State violence against women continues in various circumstances. In armed conflict situations, such as Aceh, Maluku, Central Sulawesi, there continues to be reports of sexual assault - ranging from sexual harassment by military officials towards young women in refugee camps to rape by military and armed civilians in Aceh. Unfortunately, despite the so-called ‘reformasi’, the cycle of impunity for the prepetrators is still fully in tact in Indonesia. The recent decision of the human rights court on the East Timor cases clearly indicate this sad reality.

The Indonesian government also fails to give protection to the thousands of women are working in other countries as migrant workers. This failure invovles the inadequacy of protection measures, poor sanction regime, weak and flawed international agreements, institutionalized exploitation of returnees, no legal protection of rights, lack of means for redress and recovery and a dysfunctional social insurance system. Women migrant workers have also been one of the main victims of trafficking practices. Women’s vulnerability to continued violence cannot be separated from the reality of the feminization of poverty. Economic policies continue to marginalize women from the access and control of resources. Indeed, Indonesia’s overseas labour program escalated as a response to mass unemployment and poverty at home.

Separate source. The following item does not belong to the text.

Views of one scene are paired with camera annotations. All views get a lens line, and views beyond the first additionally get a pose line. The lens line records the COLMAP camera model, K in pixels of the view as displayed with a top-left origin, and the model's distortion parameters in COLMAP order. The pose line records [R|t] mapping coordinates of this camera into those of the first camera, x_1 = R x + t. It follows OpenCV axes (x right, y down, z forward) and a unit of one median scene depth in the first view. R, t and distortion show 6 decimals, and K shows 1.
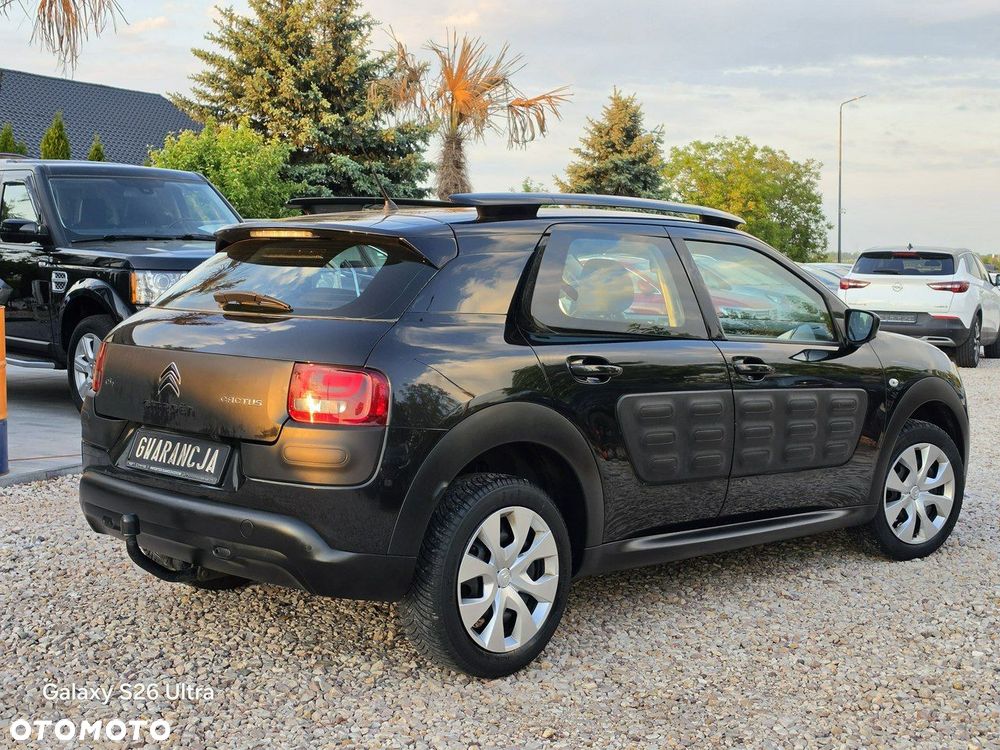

It can be said that Indonesia’s labour export economy relies almost entirely on the deployment of female domestic workers. The main reason for this was Indonesia’s late entry into the labour market, particularly in the case of Saudi Arabia, which was then experiencing the end of their construction boom. Consequently, the competition for the domestic helpers labour market was not as severe as in other labour markets.

Since the early 1990s, Indonesia has gradually increased its share of the international labour market. For example, in 1993, Indonesian workers were the third largest group employed in Hong Kong, but by 1994, their numbers were second only to the Filipinos. What is most dramatic is not only the rapidity of the rise of numbers of overseas migrant workers, but the total reversal of the gender balance. During the 1970s, men outnumbered women by a ratio of 3:1. By the early 1990s, there were almost twice as many women placed overseas. Currently, over 70% of Indonesian migrant workers are women. In Hong Kong, Indonesian domestics are now the fastest growing, increasing by 29% from 24.700 in 1997 to 31.800 in 1999.

Globalization and its impact on the environmental degradation and the rise of resource-based conflicts in the major islands of the country has affected women, especially indigenous women. Along with the rest of their community, women have lost their sources of livelihood and access to land; women have had to take up the burden of more difficult access to their sources of water, medicinal plants and other natural resources and become victims of pollution created by mining industries; and, finally, women have also been subject to sexual exploitation by these large companies. In some areas, multinational mining companies have begun to negotiate with local communities on compensation and profit-sharing, such as in the case of Rio Tinto in Kalimantan and Freeport in Papua. Women victims of sexual abuse have had only marginal access to these negotiations.

In this context, government accountability and opportunity for redress on cases of gross violations of human rights are clearly long term endeavors in Indonesia. Civil society continues to be the main source of fundamental cahnge, although not without serious cahllenges. The challenge as comes from the trend towards militarization and religious militancy. This means, women’s voice and struggle become even more crucial to ensuring that the new society of Indonesia is currently building is trully democratic and just, respecting the fundamental rights of all people.